OTTAWA — The country’s biggest public-sector union says it’s prepared to stay at the bargaining table with the federal government to reach a new contract for more than 70,000 of its members as the clock ticks toward a general election campaign.

The Public Service Alliance of Canada, which represents about 140,000 federal employees, returned to negotiations Sept. 1 after it said the Trudeau government gave indications that it was prepared to do better than the terms already agreed to with other civil service unions.

PSAC was the lone holdout earlier this year when it rejected Ottawa’s offer of wage increases and compensation for the stress caused to public servants by the Phoenix pay-system debacle.

Several other unions reached tentative agreements that included a cumulative, one-time extra week off over four years for federal employees who were left struggling with the pay system, which has overpaid, underpaid, and in some cases not paid employees at all since its launch in 2016.

Signatories included the Professional Institute of the Public Service of Canada, the Association of Canadian Financial Officers and the Canadian Association of Professional Employees.

Wage provisions added up to minimum increases of two per cent each year in 2018 and 2019, and 1.5 per cent in 2020 and 2021, plus adjustments to wage grids that could increase wages by another one per cent.

PSAC spokesman Riccardo Filippone would not say Friday exactly what convinced his union to return to the bargaining table.

But it had earlier placed two conditions on resuming bargaining. First, it wanted an indication that the government was prepared to talk about a better wage deal than the other unions had accepted. The other was that the government would have to be prepared to talk about Phoenix compensation that involved more than just time off.
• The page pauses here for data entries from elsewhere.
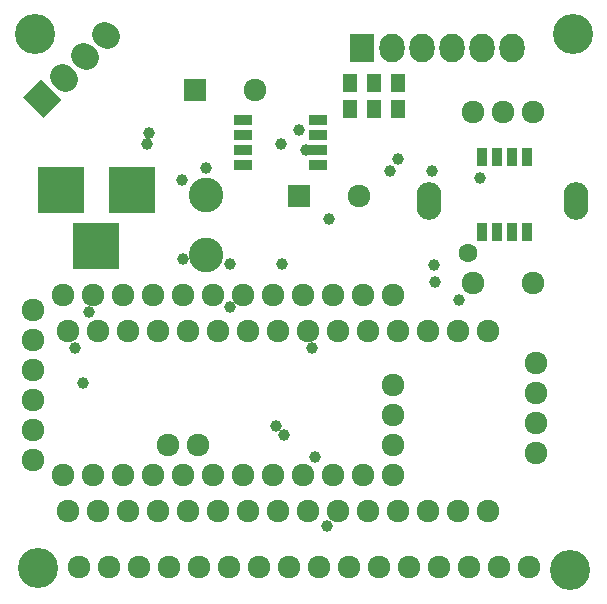
<source format=gbs>
G04 #@! TF.FileFunction,Soldermask,Bot*
%FSLAX46Y46*%
G04 Gerber Fmt 4.6, Leading zero omitted, Abs format (unit mm)*
G04 Created by KiCad (PCBNEW 4.0.1-stable) date 1/31/2016 9:18:08 PM*
%MOMM*%
G01*
G04 APERTURE LIST*
%ADD10C,0.100000*%
%ADD11R,1.924000X1.924000*%
%ADD12C,1.924000*%
%ADD13C,2.127200*%
%ADD14R,2.127200X2.432000*%
%ADD15O,2.127200X2.432000*%
%ADD16R,1.300000X1.600000*%
%ADD17O,2.100000X3.200000*%
%ADD18R,0.908000X1.543000*%
%ADD19R,1.543000X0.908000*%
%ADD20C,3.400000*%
%ADD21R,3.900120X3.900120*%
%ADD22C,2.940000*%
%ADD23C,1.000000*%
%ADD24C,1.600000*%
G04 APERTURE END LIST*
D10*
D11*
X81407000Y-69088000D03*
D12*
X86487000Y-69088000D03*
D10*
G36*
X61301921Y-60940763D02*
X59797763Y-62444921D01*
X58078079Y-60725237D01*
X59582237Y-59221079D01*
X61301921Y-60940763D01*
X61301921Y-60940763D01*
G37*
D13*
X61593814Y-59144712D02*
X61378288Y-58929186D01*
X63389865Y-57348661D02*
X63174339Y-57133135D01*
X65185917Y-55552609D02*
X64970391Y-55337083D01*
D12*
X61849000Y-95758000D03*
X64389000Y-95758000D03*
X66929000Y-95758000D03*
X69469000Y-95758000D03*
X72009000Y-95758000D03*
X74549000Y-95758000D03*
X77089000Y-95758000D03*
X79629000Y-95758000D03*
X82169000Y-95758000D03*
X84709000Y-95758000D03*
X87249000Y-95758000D03*
X89789000Y-95758000D03*
X92329000Y-95758000D03*
X94869000Y-95758000D03*
X97409000Y-95758000D03*
X97409000Y-80518000D03*
X94869000Y-80518000D03*
X92329000Y-80518000D03*
X89789000Y-80518000D03*
X87249000Y-80518000D03*
X84709000Y-80518000D03*
X82169000Y-80518000D03*
X79629000Y-80518000D03*
X77089000Y-80518000D03*
X74549000Y-80518000D03*
X72009000Y-80518000D03*
X69469000Y-80518000D03*
X66929000Y-80518000D03*
X64389000Y-80518000D03*
X61849000Y-80518000D03*
D11*
X72644000Y-60071000D03*
D12*
X77724000Y-60071000D03*
D14*
X86741000Y-56515000D03*
D15*
X89281000Y-56515000D03*
X91821000Y-56515000D03*
X94361000Y-56515000D03*
X96901000Y-56515000D03*
X99441000Y-56515000D03*
D12*
X101473000Y-83185000D03*
X101473000Y-85725000D03*
X101473000Y-88265000D03*
X101473000Y-90805000D03*
D16*
X87757000Y-59479000D03*
X87757000Y-61679000D03*
X89789000Y-59479000D03*
X89789000Y-61679000D03*
X85725000Y-59479000D03*
X85725000Y-61679000D03*
D12*
X101219000Y-61976000D03*
X98679000Y-61976000D03*
X96139000Y-61976000D03*
X96139000Y-76476000D03*
X101219000Y-76476000D03*
D17*
X92429000Y-69476000D03*
X104929000Y-69476000D03*
D12*
X62814200Y-100533200D03*
X65354200Y-100533200D03*
X67894200Y-100533200D03*
X70434200Y-100533200D03*
X72974200Y-100533200D03*
X75514200Y-100533200D03*
X78054200Y-100533200D03*
X80594200Y-100533200D03*
X83134200Y-100533200D03*
X85674200Y-100533200D03*
X88214200Y-100533200D03*
X90754200Y-100533200D03*
X93294200Y-100533200D03*
X95834200Y-100533200D03*
X98374200Y-100533200D03*
X100914200Y-100533200D03*
D18*
X100711000Y-65786000D03*
X99441000Y-65786000D03*
X98171000Y-65786000D03*
X96901000Y-65786000D03*
X96901000Y-72136000D03*
X98171000Y-72136000D03*
X99441000Y-72136000D03*
X100711000Y-72136000D03*
D19*
X83058000Y-66421000D03*
X83058000Y-65151000D03*
X83058000Y-63881000D03*
X83058000Y-62611000D03*
X76708000Y-62611000D03*
X76708000Y-63881000D03*
X76708000Y-65151000D03*
X76708000Y-66421000D03*
D20*
X59309000Y-100584000D03*
X104648000Y-55372000D03*
X59055000Y-55372000D03*
X104394000Y-100711000D03*
D12*
X89408000Y-85090000D03*
X89408000Y-87630000D03*
X89408000Y-90170000D03*
X89408000Y-92710000D03*
X86868000Y-92710000D03*
X84328000Y-92710000D03*
X81788000Y-92710000D03*
X79248000Y-92710000D03*
X76708000Y-92710000D03*
X74168000Y-92710000D03*
X71628000Y-92710000D03*
X69088000Y-92710000D03*
X66548000Y-92710000D03*
X64008000Y-92710000D03*
X61468000Y-92710000D03*
X58928000Y-91440000D03*
X58928000Y-88900000D03*
X58928000Y-86360000D03*
X58928000Y-83820000D03*
X58928000Y-81280000D03*
X58928000Y-78740000D03*
X61468000Y-77470000D03*
X64008000Y-77470000D03*
X66548000Y-77470000D03*
X69088000Y-77470000D03*
X71628000Y-77470000D03*
X74168000Y-77470000D03*
X76708000Y-77470000D03*
X79248000Y-77470000D03*
X81788000Y-77470000D03*
X84328000Y-77470000D03*
X86868000Y-77470000D03*
X89408000Y-77470000D03*
X70358000Y-90170000D03*
X72898000Y-90170000D03*
D21*
X67287140Y-68580000D03*
X61287660Y-68580000D03*
X64287400Y-73279000D03*
D22*
X73533000Y-68961000D03*
X73533000Y-74041000D03*
D23*
X71501000Y-67691000D03*
X71628000Y-74422000D03*
X75565000Y-78486000D03*
X82042000Y-65151000D03*
X81407000Y-63500000D03*
X79883000Y-64643000D03*
X73533000Y-66675000D03*
X63627000Y-78867000D03*
X62484000Y-81915000D03*
X63182500Y-84899500D03*
X83820000Y-97028000D03*
X96774000Y-67564000D03*
X79502000Y-88519000D03*
X80137000Y-89281000D03*
X92964000Y-76327000D03*
X94996000Y-77851000D03*
X75565000Y-74803000D03*
X80010000Y-74803000D03*
X83947000Y-70993000D03*
X89154000Y-66929000D03*
X92710000Y-66929000D03*
X92837000Y-74930000D03*
X82804000Y-91186000D03*
X82550000Y-81915000D03*
X68580000Y-64643000D03*
X68707000Y-63754000D03*
X89789000Y-65913000D03*
D24*
X95758000Y-73914000D03*
M02*

</source>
“(Treasury Board) very recently communicated that those two contextual demands would be something they could head back to the table to consider,” Filippone said.

The current talks affect about 71,000 program and administrative employees, but it is widely expected that similar contract conditions would apply to other categories of government workers should a deal be struck.
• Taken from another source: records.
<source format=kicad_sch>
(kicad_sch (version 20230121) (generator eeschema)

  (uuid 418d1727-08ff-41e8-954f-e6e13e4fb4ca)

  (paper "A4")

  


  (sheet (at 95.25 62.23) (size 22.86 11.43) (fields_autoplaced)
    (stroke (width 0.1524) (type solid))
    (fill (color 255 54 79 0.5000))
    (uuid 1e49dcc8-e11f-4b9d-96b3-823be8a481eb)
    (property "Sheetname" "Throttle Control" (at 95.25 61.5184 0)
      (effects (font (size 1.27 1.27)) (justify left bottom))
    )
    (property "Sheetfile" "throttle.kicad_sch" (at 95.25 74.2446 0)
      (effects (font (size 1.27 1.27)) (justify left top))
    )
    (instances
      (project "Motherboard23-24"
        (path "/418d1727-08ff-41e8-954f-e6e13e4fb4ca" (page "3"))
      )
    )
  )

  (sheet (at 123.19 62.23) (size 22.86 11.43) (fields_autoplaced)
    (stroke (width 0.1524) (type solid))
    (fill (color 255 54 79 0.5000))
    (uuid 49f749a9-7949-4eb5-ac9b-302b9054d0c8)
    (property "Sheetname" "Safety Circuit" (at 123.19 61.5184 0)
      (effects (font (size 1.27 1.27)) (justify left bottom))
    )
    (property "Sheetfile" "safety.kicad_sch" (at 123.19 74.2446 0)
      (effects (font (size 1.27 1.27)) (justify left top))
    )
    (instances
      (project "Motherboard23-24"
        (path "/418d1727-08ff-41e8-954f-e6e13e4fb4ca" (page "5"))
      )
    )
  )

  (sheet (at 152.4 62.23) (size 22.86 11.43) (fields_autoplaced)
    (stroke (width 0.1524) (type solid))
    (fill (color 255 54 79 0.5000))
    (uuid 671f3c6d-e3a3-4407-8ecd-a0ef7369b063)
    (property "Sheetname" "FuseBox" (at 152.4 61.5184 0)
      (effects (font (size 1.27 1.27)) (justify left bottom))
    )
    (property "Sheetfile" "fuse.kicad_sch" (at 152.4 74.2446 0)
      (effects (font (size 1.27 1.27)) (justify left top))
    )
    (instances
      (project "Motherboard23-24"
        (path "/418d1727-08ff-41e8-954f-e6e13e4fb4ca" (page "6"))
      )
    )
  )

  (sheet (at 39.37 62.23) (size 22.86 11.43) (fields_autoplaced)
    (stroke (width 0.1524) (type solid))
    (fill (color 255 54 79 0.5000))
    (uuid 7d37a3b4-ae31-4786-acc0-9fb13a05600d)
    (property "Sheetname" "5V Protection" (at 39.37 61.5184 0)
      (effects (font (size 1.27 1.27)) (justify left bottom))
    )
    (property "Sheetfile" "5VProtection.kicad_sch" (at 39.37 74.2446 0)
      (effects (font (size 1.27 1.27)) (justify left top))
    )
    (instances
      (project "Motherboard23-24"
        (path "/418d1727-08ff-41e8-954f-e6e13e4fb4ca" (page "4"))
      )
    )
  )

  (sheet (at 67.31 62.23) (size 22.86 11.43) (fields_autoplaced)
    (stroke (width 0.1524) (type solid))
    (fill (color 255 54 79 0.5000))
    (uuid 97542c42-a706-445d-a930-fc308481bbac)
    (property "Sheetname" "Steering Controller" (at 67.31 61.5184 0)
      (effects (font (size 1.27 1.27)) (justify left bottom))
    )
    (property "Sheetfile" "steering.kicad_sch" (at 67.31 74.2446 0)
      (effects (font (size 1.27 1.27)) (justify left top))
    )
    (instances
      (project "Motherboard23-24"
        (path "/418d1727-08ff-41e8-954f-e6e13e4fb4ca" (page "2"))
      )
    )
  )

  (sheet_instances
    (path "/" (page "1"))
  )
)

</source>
It was not clear Friday whether bargaining would continue through the weekend, although Filippone acknowledged the expectation of an election call coming any day added an element of pressure to the talks.

In May, the government said it had reached tentative agreements with unions representing more than 146,000 of its employees to compensate workers affected by the problems with Phoenix. Those agreements included clauses that would provide workers with compensation in line with whatever improvements PSAC could wrestle from the government.

Under the terms of the deal struck in the spring, the Phoenix compensation included a one-time provision of additional annual leave for employees and a cash pay-out equivalent to the five days of leave for former employees or the estates of deceased employees.

PSAC president Chris Aylward called the deal “meagre” and argued the arrangement treated lower-paid employees unfairly because they would receive less money than higher-paid workers if they decided to cash out their vacation time.

A spokesman for the Treasury Board Secretariat, which is responsible for contract negotiations, declined to comment on the current round of bargaining.

The government’s pay centre continues to grapple with a backlog of roughly 230,000 unresolved pay complaints, a number which has slowly declined since peaking near 300,000 at the beginning of the year.